Met een positieve noot zou ik toch willen herhalen dat van de 384 vacatures, er in slechts 35 gevallen de allochtone kandidaat negatief werd gediscrimineerd. Dit is een schamele 9,1% van de vacatures. Toch worden door die 9,1% alle werkgevers gestigmatiseerd als racisten en wordt er dankzij die 9,1% opgeroepen tot praktijktesten en mystery calls. Is dit wel proportioneel? Kan er wel geconcludeerd worden dat de zelfregulering is mislukt?

Conclusie

In conclusie kan ik stellen dat er inderdaad gediscrimineerd wordt op de Gentse arbeidsmarkt. Dat de onderzoekers dit ook concluderen, is eerder toeval. Ik heb toch een aantal serieuze tekortkomingen vastgesteld in de opstelling van de hypotheses en de statistische analyse. Er is hierbij weinig wetenschappelijke rigor aan de dag gelegd.
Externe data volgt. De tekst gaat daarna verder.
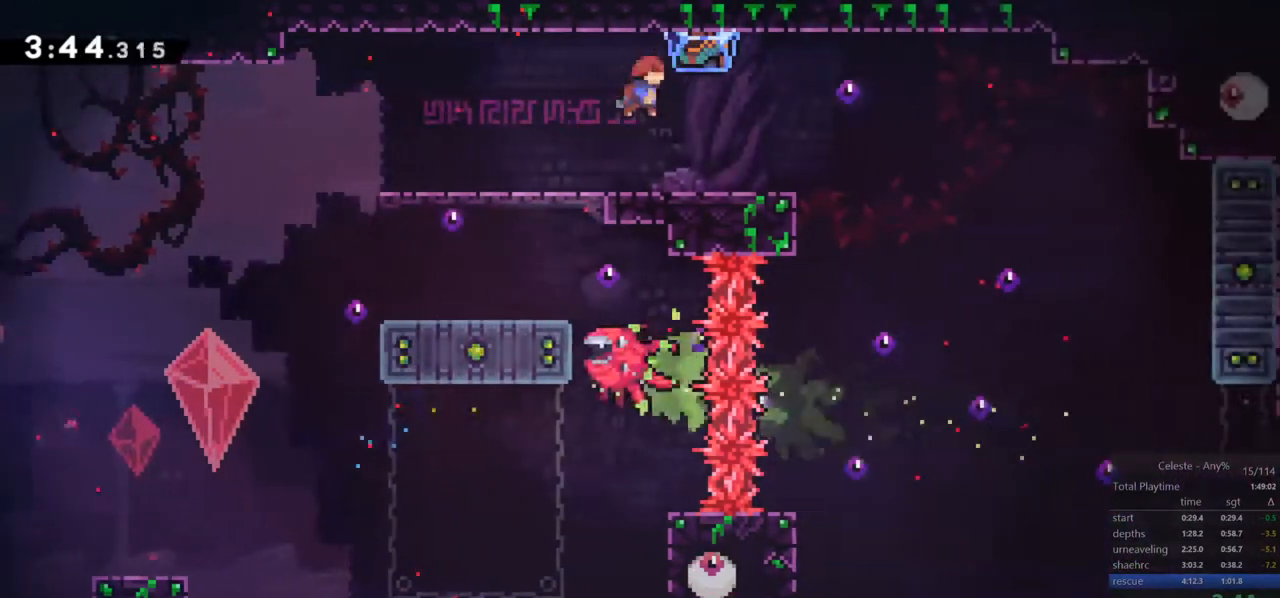
{"keys": ["down", "grab", "right"], "events": [[17, "down", "down"], [17, "right", "down"], [217, "dash", "down"], [267, "grab", "down"], [300, "jump", "down"], [350, "dash", "up"], [350, "jump", "up"]]}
Er is gebruikgemaakt van de dubieuze "positieve antwoordratio" die niet dezelfde resultaat gaf als de "negatieve antwoordratio". Een vergelijking van verdelingen was meer gepast.

De conclusies van Baert e.a. ruiken naar confirmation bias. De resultaten stemden overeen met de onderzoekers hun wereldbeeld en vanaf dat men discriminatie vond, heeft men niet verder geanalyseerd. De conclusies werden zo geformuleerd dat ze mooie krantentitels en munitie aan linkse partijen opleverden. Die misbruiken deze gretig voor hun politieke agenda. Dit werd overduidelijk in De Zevende Dag: er werd nog maar eens gepleit voor praktijktesten voor repressieve doeleinden. Zolang dat de resultaten van zulke praktijktesten met een rode bril bekeken worden, zijn praktijktesten niet te verantwoorden, zeker voor beleidsmatige doeleinden.

Ik wil niet alleen Baert e.a. aanpakken, dat zou niet fair zijn. Dat de gehanteerde methodiek bovendien algemeen gebruikt wordt, betekent dat iedereen in de sociale wetenschappen boter op diens hoofd heeft. Er is dus dringend noodzaak voor meer politieke diversiteit binnen de sociale wetenschappen zodat er meer kritische stemmen zulke studies kunnen doorlichten. Dit levert enkel maar voordelen op: de conclusies van de praktijktesten zijn standvastiger en rechtse partijen kunnen hierbij overtuigd worden. Krakkemikkige studies als van Baert e.a. helpen niet om het draagvlak voor praktijktesten te verhogen, integendeel.